Terbukti uang tidak lagi punya harganya, ketika lebih dari 5 juta umat Islam berkumpul di aksi Bela Islam 212. Ini adalah keyakinan jihad, bahwa apapun yang terjadi selama menuju dan kembali ke rumah setelah aksi 212 semua dilakukan demi membela agama. Semua peserta aksi 212 merasakan kekuatan Ilahi hadir dalam dirinya yang mengantar mereka menuju perjuangan suci.

Kekuatan bathin yang ilahiah inilah yang membuat aksi 212 berjalan dengan damai, tanpa kekerasan. Meskipun demikian bukanlah berarti damai dan tanpa kekerasan ini lemah dan tidak mampu melawan kekuatan besar yang melindungi dan mendukung Ahok. Aksi boikot yang telah terjadi dan menjadi viral di sosial media adalah buktinya.

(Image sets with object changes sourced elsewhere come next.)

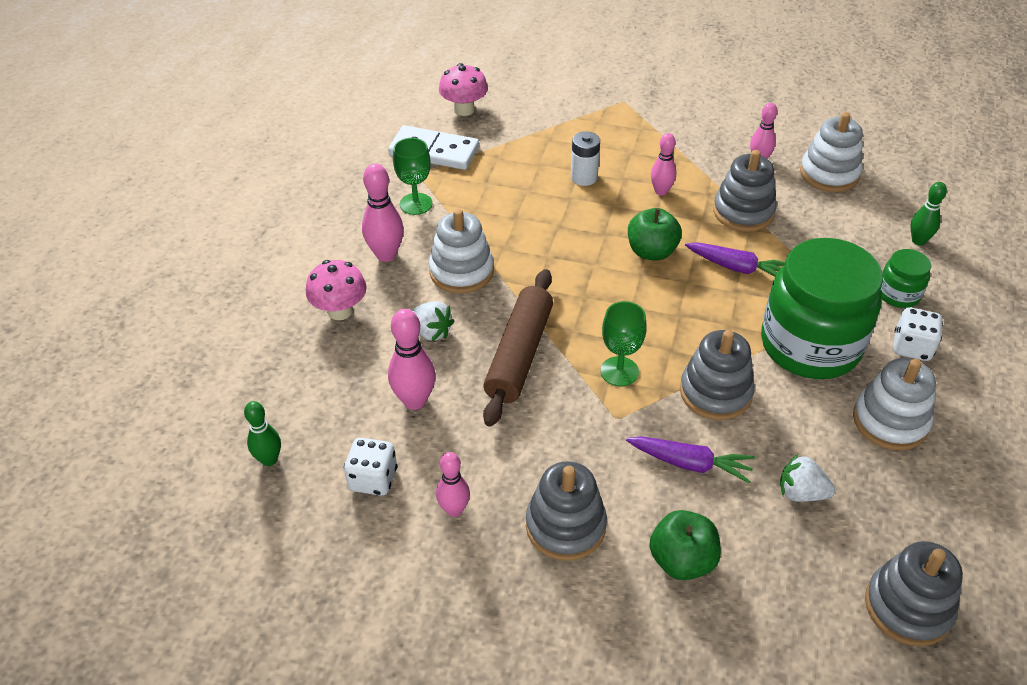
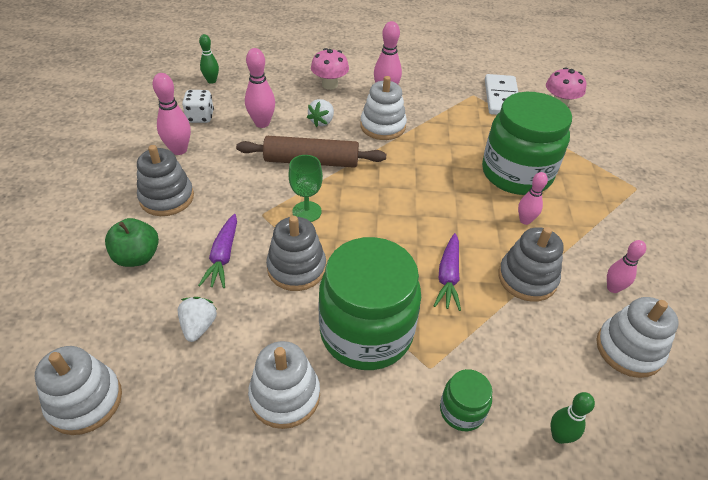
camera: 75 degrees right, 0 degrees up
(416, 204) = (441, 98): green goblet -> none
(454, 510) = (179, 150): pink bowling pin -> pink bowling pin, size x1.51
(584, 177) = (516, 173): white battery -> green jar
(651, 252) = (444, 220): green apple -> none
(908, 607) = (85, 401): grey stacking toy -> white stacking toy
(911, 347) = (387, 420): white dice -> none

Aksi boikot adalah suatu tindakan untuk tidak menggunakan jasa atau membeli produk atau berurusan/berhubungan dengan pihak tertentu sebagai bentuk protes. Dalam kasus penistaan agama oleh Ahok, aksi boikot dapat berkembang menjadi pembangkangan sipil, jika negara berlarut-larut tidak menangkap Ahok. Apalagi membesaskan Ahok.

Ketika semua pintu-pintu demokrasi rakyat ditutup sementara rakyat tidak mempunyai kekuatan fisik, kelembagaan dan finansial untuk memperjuangkan keadilan, dan di satu sisi rakyat juga belajar betapa sangat ditakutinya boikot umat Islam, maka sangat mungkin boikot umat Islam akan berkembang menjadi pembangkangan sipil. Bentuk pembangkangan sipil yang sangat ditakuti penguasa adalah menolak membayar pajak dan mogok kerja nasional.

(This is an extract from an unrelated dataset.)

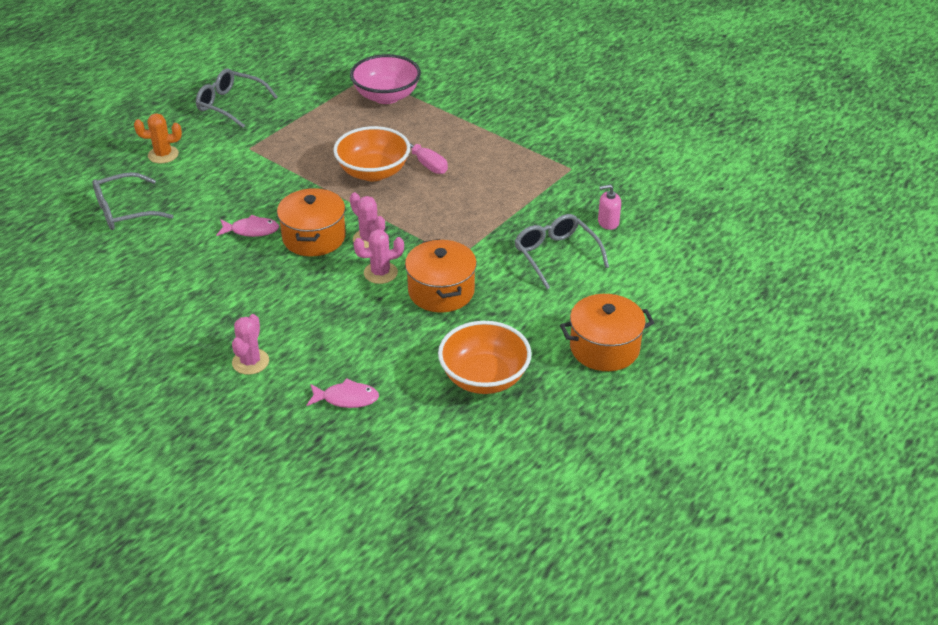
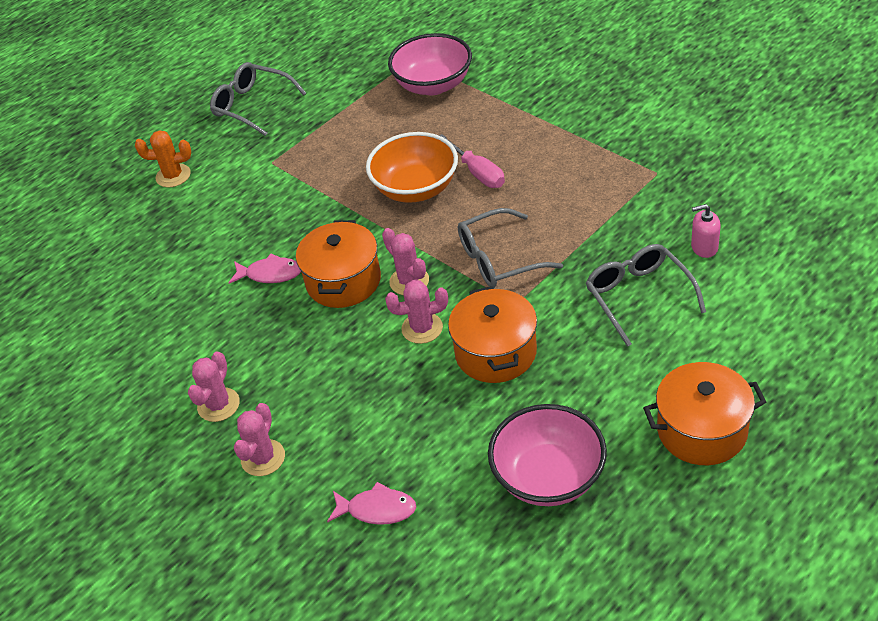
camera: 10 degrees right, 5 degrees up
(125, 211) = (127, 252): grey glasses -> grey glasses (500, 259)
(211, 324) = (218, 405): none -> pink cactus
(484, 378) = (548, 477): orange bowl -> pink bowl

Ahli filsafat John Rawls dalam A Theory of Justice (1971) menjelaskan bahwa pembangkangan sipil untuk menyuarakan rasa keadilan sebagian besar masyarakat, akibat tidak dihormatinya suatu pendapat yang sifatnya prinsipil dalam kerangka sosial dan kesetaraan. Secara teoritis pembangkangan sipil terjadi pada suatu tatanan masyarakat di mana warga negara mengakui dan menerima legitimasi konstitusi, namun di dalamnya terjadi suatu tindakan ketidakadilan yang serius.

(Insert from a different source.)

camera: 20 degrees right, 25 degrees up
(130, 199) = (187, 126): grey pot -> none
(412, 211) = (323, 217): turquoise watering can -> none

Dalam kenyataan, pembangkangan sipil sudah banyak dilakukan. Di Syria sepanjang 2011, AS bulan Agustus 2011, China tahun 2000-an, Myanmar 2007, Thailand 2010 dll. Apakah pembangkangan Sipil akan terjadi di Indonesia dalam konteks kasus penistaan agama? Perlu diingat oleh Pemerintah, dalam beberapa peristiwa pembangkangan sipil di beberapa negara, selanjutnya diikuti dengan tumbangnya rezim penguasa. Apalagi jika boikot dan pembangkangan sipil didasari dengan semangat membela agama. Karena umat Islam percaya, hanya kehendak Allah yang menyatukan dan menggerakkan jutaan hati hamba-NYA serta mengatur seluruh kebutuhannya.